Двойная взлётная (СИ) - Дашкова Ольга
Шрифт:
Интервал:
Закладка:
Твою мать.
Надо уходить.
Надо бежать и не видеть их до завтрашнего полета, а там уж как-нибудь продержусь восемь часов.
— Птичка, ты меня сейчас взглядом убьешь, мои яйца точно уже всмятку.
— Мне надо идти, пропустите.
Солнце светит прямо в глаза, прикрываю их ладонью, а они все продолжают стоять около меня, разглядывая, словно думая, нам ее сейчас разложить, здесь, на этом крыльце, или все-таки потом в более уютной обстановке?
— Громов, ты был у нее утром?
— Так, мужчины, дайте пройти, мне еще работать надо.
Делаю попытку обойти их, но они даже не двигаются с места. Громов в одном пиджаке нараспашку, под ним светлая рубашка, щурится зелеными глазами. Шульгин в черном полупальто, тоже расстегнутом, темные джинсы и джемпер.
Видела бы их наша бухгалтерия, вот так, двоих сразу, образ Курапова померк бы окончательно.

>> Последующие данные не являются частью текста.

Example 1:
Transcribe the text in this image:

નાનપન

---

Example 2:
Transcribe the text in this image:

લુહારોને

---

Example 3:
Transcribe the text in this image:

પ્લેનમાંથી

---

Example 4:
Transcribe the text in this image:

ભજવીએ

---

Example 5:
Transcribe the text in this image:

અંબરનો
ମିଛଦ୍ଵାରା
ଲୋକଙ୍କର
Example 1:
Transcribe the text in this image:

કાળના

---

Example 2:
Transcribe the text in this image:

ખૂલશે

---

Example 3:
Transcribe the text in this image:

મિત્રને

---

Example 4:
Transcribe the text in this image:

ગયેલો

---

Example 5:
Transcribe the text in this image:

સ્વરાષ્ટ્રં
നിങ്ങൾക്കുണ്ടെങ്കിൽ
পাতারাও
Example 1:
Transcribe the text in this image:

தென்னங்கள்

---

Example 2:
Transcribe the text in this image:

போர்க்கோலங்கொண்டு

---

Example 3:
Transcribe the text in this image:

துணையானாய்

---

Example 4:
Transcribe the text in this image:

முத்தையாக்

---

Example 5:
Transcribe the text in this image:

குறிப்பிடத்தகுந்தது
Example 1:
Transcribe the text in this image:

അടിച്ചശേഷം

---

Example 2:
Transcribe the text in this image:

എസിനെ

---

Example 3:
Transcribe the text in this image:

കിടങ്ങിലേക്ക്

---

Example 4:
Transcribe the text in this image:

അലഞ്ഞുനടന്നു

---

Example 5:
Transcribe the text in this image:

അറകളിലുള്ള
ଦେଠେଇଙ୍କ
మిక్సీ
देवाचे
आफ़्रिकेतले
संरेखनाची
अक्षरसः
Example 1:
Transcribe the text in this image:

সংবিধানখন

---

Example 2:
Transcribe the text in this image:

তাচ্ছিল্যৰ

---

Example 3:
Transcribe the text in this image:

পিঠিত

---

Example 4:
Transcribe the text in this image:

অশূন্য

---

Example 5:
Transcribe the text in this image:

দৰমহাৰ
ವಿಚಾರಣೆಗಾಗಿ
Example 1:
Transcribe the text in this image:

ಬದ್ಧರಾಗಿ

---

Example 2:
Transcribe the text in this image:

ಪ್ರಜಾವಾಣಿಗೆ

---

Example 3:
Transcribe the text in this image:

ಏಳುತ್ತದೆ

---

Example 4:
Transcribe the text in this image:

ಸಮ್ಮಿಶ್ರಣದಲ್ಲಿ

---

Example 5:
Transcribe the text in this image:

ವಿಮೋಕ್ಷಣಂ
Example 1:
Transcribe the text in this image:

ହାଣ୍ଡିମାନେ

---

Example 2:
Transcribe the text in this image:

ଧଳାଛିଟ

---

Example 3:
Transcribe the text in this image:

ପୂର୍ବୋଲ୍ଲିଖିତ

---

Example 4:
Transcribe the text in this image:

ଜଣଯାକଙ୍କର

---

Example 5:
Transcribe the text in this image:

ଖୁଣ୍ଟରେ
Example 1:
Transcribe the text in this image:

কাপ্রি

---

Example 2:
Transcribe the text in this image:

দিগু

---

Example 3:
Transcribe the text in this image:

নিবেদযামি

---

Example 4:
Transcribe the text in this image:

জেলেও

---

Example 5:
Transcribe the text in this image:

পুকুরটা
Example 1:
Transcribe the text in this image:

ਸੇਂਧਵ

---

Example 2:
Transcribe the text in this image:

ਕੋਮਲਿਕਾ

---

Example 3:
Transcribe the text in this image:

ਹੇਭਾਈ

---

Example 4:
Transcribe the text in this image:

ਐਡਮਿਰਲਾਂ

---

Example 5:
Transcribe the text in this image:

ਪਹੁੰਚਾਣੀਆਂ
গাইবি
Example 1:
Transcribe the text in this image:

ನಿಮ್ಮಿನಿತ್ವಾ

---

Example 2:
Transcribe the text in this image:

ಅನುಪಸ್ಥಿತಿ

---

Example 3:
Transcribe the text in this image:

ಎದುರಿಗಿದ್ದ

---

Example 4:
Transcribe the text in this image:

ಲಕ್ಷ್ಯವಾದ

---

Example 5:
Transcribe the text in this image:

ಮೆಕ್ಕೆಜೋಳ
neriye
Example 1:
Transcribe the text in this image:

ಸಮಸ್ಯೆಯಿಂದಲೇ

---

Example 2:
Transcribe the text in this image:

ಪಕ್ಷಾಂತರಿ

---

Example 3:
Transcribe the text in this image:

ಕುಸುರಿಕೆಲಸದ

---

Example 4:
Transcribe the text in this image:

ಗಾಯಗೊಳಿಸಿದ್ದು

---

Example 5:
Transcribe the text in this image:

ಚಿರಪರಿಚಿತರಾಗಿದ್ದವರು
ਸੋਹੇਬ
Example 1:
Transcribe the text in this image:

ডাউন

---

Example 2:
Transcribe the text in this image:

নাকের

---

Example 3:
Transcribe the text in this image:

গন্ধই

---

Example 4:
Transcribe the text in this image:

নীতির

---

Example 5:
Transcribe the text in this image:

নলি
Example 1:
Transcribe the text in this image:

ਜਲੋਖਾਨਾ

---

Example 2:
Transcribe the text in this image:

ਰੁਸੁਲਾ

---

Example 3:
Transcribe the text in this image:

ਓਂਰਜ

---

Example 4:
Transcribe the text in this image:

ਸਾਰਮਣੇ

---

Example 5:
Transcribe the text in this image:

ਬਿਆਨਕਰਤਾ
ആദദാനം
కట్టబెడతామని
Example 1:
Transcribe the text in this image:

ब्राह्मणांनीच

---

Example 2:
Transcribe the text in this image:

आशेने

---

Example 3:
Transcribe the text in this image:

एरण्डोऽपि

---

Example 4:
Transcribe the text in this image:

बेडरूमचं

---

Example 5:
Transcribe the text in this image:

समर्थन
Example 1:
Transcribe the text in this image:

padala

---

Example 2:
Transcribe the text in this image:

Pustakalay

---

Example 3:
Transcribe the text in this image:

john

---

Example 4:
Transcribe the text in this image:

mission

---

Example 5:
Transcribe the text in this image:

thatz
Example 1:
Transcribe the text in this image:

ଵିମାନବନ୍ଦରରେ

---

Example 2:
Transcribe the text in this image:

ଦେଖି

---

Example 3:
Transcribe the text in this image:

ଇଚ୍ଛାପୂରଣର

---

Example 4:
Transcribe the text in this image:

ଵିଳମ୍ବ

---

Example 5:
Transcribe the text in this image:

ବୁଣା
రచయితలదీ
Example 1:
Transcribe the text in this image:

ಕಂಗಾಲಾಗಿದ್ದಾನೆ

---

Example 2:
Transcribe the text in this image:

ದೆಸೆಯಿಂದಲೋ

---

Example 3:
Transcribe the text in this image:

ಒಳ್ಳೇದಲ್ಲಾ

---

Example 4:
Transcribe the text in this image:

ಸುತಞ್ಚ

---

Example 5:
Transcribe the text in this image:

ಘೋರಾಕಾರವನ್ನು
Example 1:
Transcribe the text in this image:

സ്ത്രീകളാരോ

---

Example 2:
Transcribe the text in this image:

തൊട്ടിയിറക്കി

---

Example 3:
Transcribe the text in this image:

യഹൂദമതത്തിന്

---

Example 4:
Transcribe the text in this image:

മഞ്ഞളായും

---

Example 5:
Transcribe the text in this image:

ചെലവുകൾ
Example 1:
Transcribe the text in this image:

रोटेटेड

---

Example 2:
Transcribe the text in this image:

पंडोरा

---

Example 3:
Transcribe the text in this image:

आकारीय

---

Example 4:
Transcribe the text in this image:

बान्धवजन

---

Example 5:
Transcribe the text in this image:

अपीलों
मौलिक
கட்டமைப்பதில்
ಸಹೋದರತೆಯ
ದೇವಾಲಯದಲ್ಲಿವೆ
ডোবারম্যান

— Громов, так был или нет?
— Не твое дело.
— Как она? Хороша?
— Не твое дело.
— Ротик, наверное, сладкий.
— Не твое дело.
— Сладкий, значит, и зубки умеет показывать. Вижу, что умеет, строптивая птичка.
Громов молчит, а меня начинает потряхивать от их беспардонного обсуждения моей скромной персоны, или может оттого, что замерзла, ветер совсем не теплый.
— Вы едете или будете на телку пялиться? Я вам вечером таких пять штук подгоню.
Мужчины не оборачиваются, а мне интересно, что там за поставщик телок? Смотрю за их спины, точно, тот самый Якут, который не любит интеллектуальных высеров и простой как валенок, я запомнила.
— Вас, кстати, зовут, — указываю пальцем на парковку. — А вечером советую не отказываться от телок. Завтра долгий перелет, кроме обеда и легкого ужина я вам ничего больше не дам. Ничего.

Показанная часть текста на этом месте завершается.